Aujourd’hui, les urnes se ferment pour les élections régionales dans les Marches, un scrutin qui pèse bien plus que sa seule dimension locale. C’est le premier test de l’automne pour le gouvernement dirigé par Giorgia Meloni, et il arrive dans une saison déjà chargée en rendez-vous électoraux et en tensions politiques. En jeu, il n’y a pas seulement la direction de la région, mais aussi la solidité de deux camps politiques, tous deux marqués par de profondes contradictions. À commencer par le gouverneur sortant Francesco Acquaroli, « fidèle de fer de Meloni » et visage symbolique de Fratelli d’Italia, qui brigue sa réélection.
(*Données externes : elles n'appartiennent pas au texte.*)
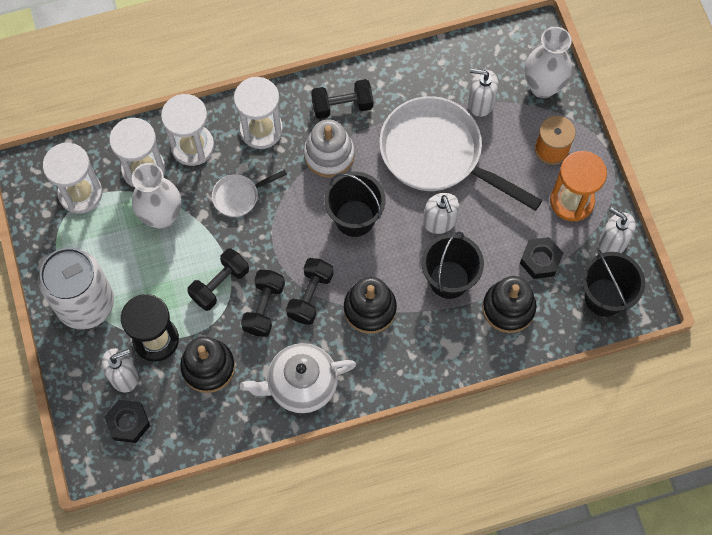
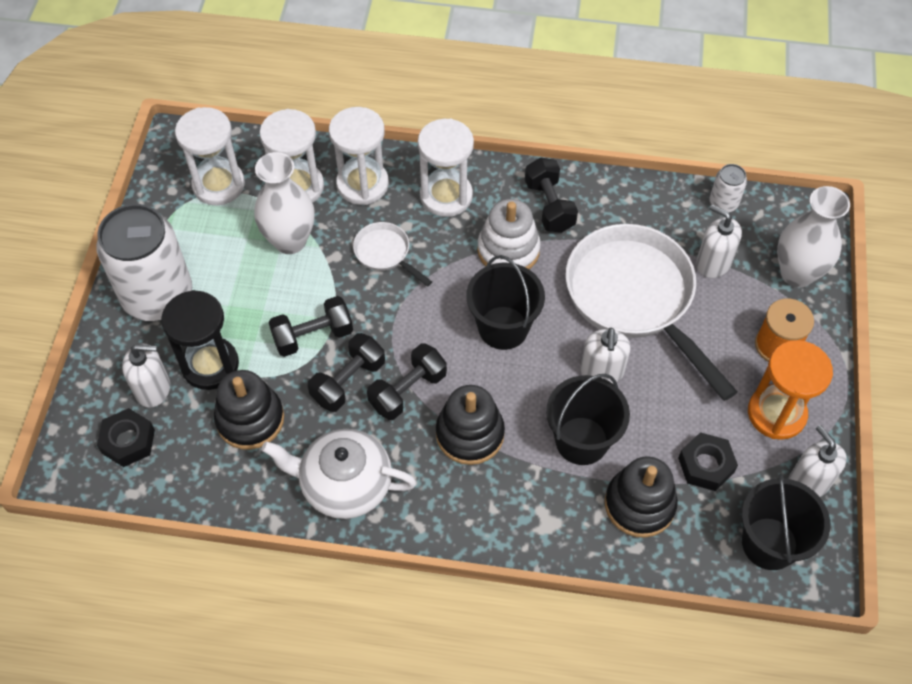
camera: 25 degrees right, 10 degrees down
(239, 196) = (385, 253): white pan -> white pan turned 45 degrees clockwise
(342, 106) = (549, 206): black dumbbell -> black dumbbell turned 60 degrees clockwise
(468, 50) = (723, 203): none -> white can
Conscient du poids des thèmes internationaux dans la campagne, Acquaroli a tenté de ramener l’attention sur les problèmes du territoire, en soulignant que « l’on ne vote pas pour Gaza ou pour la Palestine, mais pour les Marches ». De l’autre côté, Matteo Ricci, candidat du dit « champ large » de centre-gauche, a choisi de centrer sa campagne sur la santé, un thème qui touche directement la vie quotidienne des citoyens et qui pourrait s’avérer décisif.
La tradition politique italienne nous a habitués à un scénario bien précis : lorsqu’une coalition perd, la défaite est relativisée et présentée comme un épisode local, non représentatif de son état de santé. Lorsqu’elle gagne, la victoire est immédiatement élevée en preuve de la qualité de l’action gouvernementale, signe de confiance populaire et renforcement du leadership national. Très probablement, lundi soir, à l’issue du dépouillement, nous assisterons au même jeu d’interprétations.
Le contexte, toutefois, rend difficile la séparation entre questions régionales et enjeux géopolitiques. L’électorat de centre-gauche, bien qu’il soit divisé sur de nombreux points, semble en partie satisfait du soutien apparent à la cause palestinienne et de la position antimilitariste adoptée par le Mouvement 5 Étoiles. Les électeurs « grillini » se sentent représentés dans leur opposition historique à la course aux armements, tandis que l’électorat du PD accueille favorablement la prise de position de son parti contre Israël, même si elle apparaît davantage comme un calcul électoral que comme un véritable engagement en faveur de la Palestine. Les contradictions éclatent cependant sur le terrain du réarmement : le PD soutient sans hésitation l’Ukraine, la ligne atlantiste et la politique belliciste incarnée par Ursula von der Leyen, tandis que le Mouvement 5 Étoiles se place sur le front opposé, alimentant une fracture qui fragilise la cohésion du champ large.
Acquaroli, pour sa part, se trouve dans une position plus inconfortable. Le soutien inconditionnel du gouvernement italien à Netanyahou et à Zelensky pèse lourdement sur un électorat de droite qui commence à montrer des signes d’agacement. Trop de « pilules amères » à avaler à un moment où familles et entreprises réclament des réponses concrètes sur le front intérieur. Une victoire atténuerait ces fractures, mais une éventuelle défaite serait difficile à minimiser : elle deviendrait le premier signe d’usure pour le gouvernement Meloni dans cette phase politique.
Les Marches deviennent ainsi un carrefour politique : le scrutin mesure la capacité des partis à gérer l’écart entre choix de politique étrangère et priorités locales, entre fidélité aux équilibres internationaux et malaise d’un pays qui se sent négligé. Pendant ce temps, hors des urnes, une autre vague monte. En Italie, les manifestations contre Israël et en faveur de la cause palestinienne se multiplient, comme celle du 4 octobre qui a rassemblé des milliers de personnes. Il ne s’agit pas de cortèges isolés, mais du signe d’un mécontentement diffus qui risque de peser également sur les prochains rendez-vous électoraux, régionaux et européens.
C’est pourquoi le vote des Marches ne s’achève pas avec le dépouillement de lundi soir. C’est le premier acte d’un automne qui mettra à l’épreuve la solidité du gouvernement et la crédibilité des oppositions, dans une Italie marquée par les tensions internationales et par un électorat de plus en plus impatient face à des partis qui semblent évoluer loin de ses priorités.